Its not about the money, its not how much is worth, with me as with many others on the forum it's about do we like it.

I got the watch as another project, as people who read my posting,I do get a kick out of bringing back the dead.

The picture does not show how bad the case is.










This latest one was a little too far gone as the movement was missing a few parts & the case was in such poor condition,

if you had the intention of making money on it, it just would not be a good one to do.

the gold plate had been rubbed off to the point where there was less than half of it left and it was ready for the bin.

I had started the rebuild and the after a lot of work was a runner, So I decided to have the case replated, and its not cheap.

so this week after a two month waiting, yes really two months of waiting,Having done nickle plating my self I know its a half hour job from start to finish, and thats after i had done all the hard work for them dressing the case so they would 'nt have to spend any time on it.










Any way its now done and its another one I'm going to wear.

I have taken a few pics before & after, not a bad looking watch










.........


----------



## aroma (Dec 11, 2009)

I had my 1954 Smiths A404 replated in chrome - I think it was an improvement










Before & after shots

Cheers


----------



## Littlelegs (Dec 4, 2011)

They both look great.

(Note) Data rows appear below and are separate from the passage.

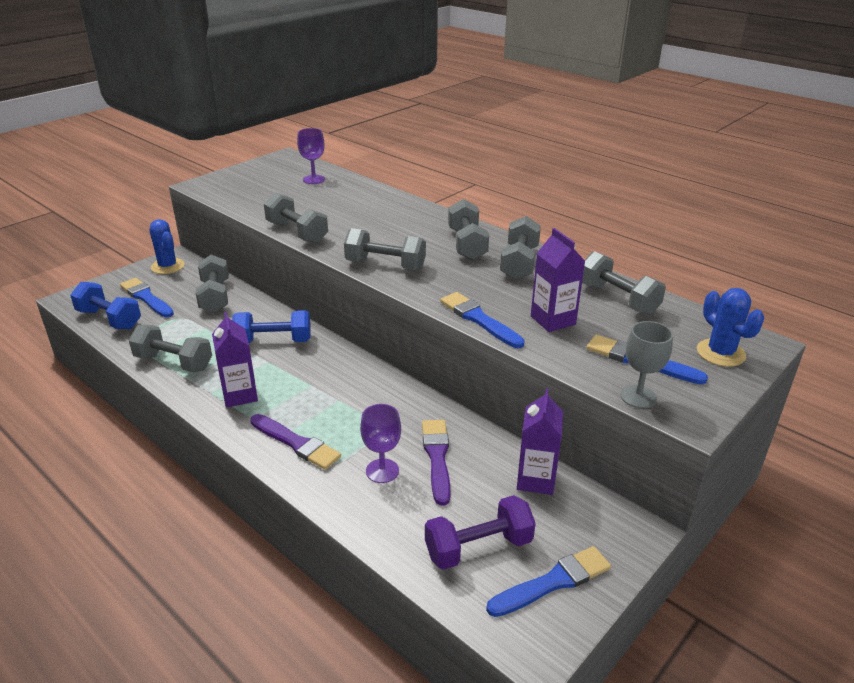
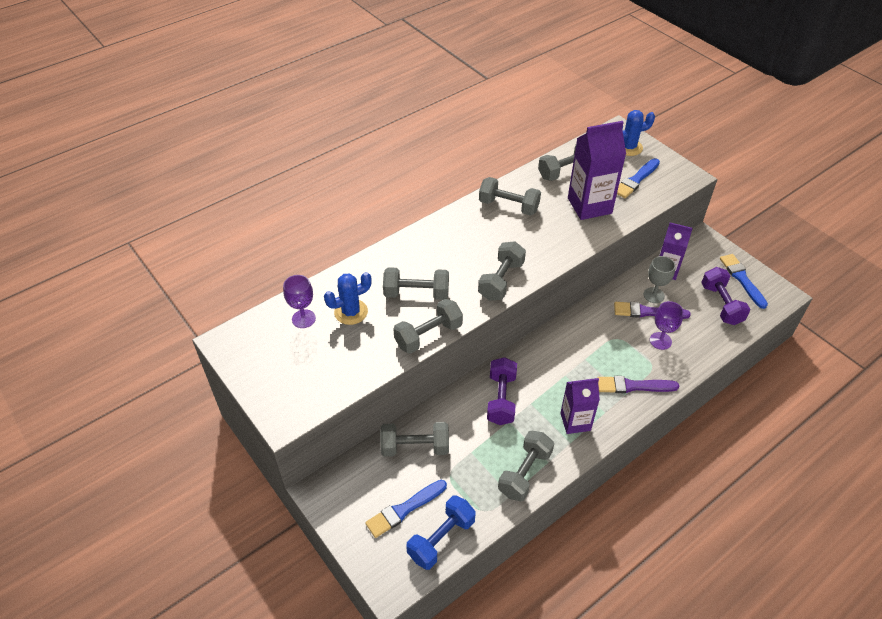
camera: 80 degrees left, 15 degrees up
(168, 266) = (339, 496): blue cactus -> blue cactus (351, 312)
(274, 341) = (501, 399): blue dumbbell -> purple dumbbell
(296, 443) = (633, 386): purple brush -> purple brush turned 135 degrees counterclockwise
(467, 244) = (473, 229): grey dumbbell -> grey dumbbell (416, 293)
(479, 319) = (586, 240): blue brush -> none
(553, 320) = (589, 206): purple carton -> purple carton, size x1.55
(638, 396) = (671, 190): grey goblet -> grey goblet (653, 295)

My freshly serviced with new balance staff dennison cased version says hi...) great watches.


----------



## antony (Dec 28, 2007)

The smiths delux nice job, I have almost the same watch, its a everest almost th same as yur to look at, I even have it on the same strap.

It just makes such a difference repatng the case, a friend of mine had a leonadas chrono replated but the could not do the pushers for him so I made a few calls & had them rhodium plated for him, you would never know the difference.


----------



## craftvn (Oct 22, 2014)

very nice job


----------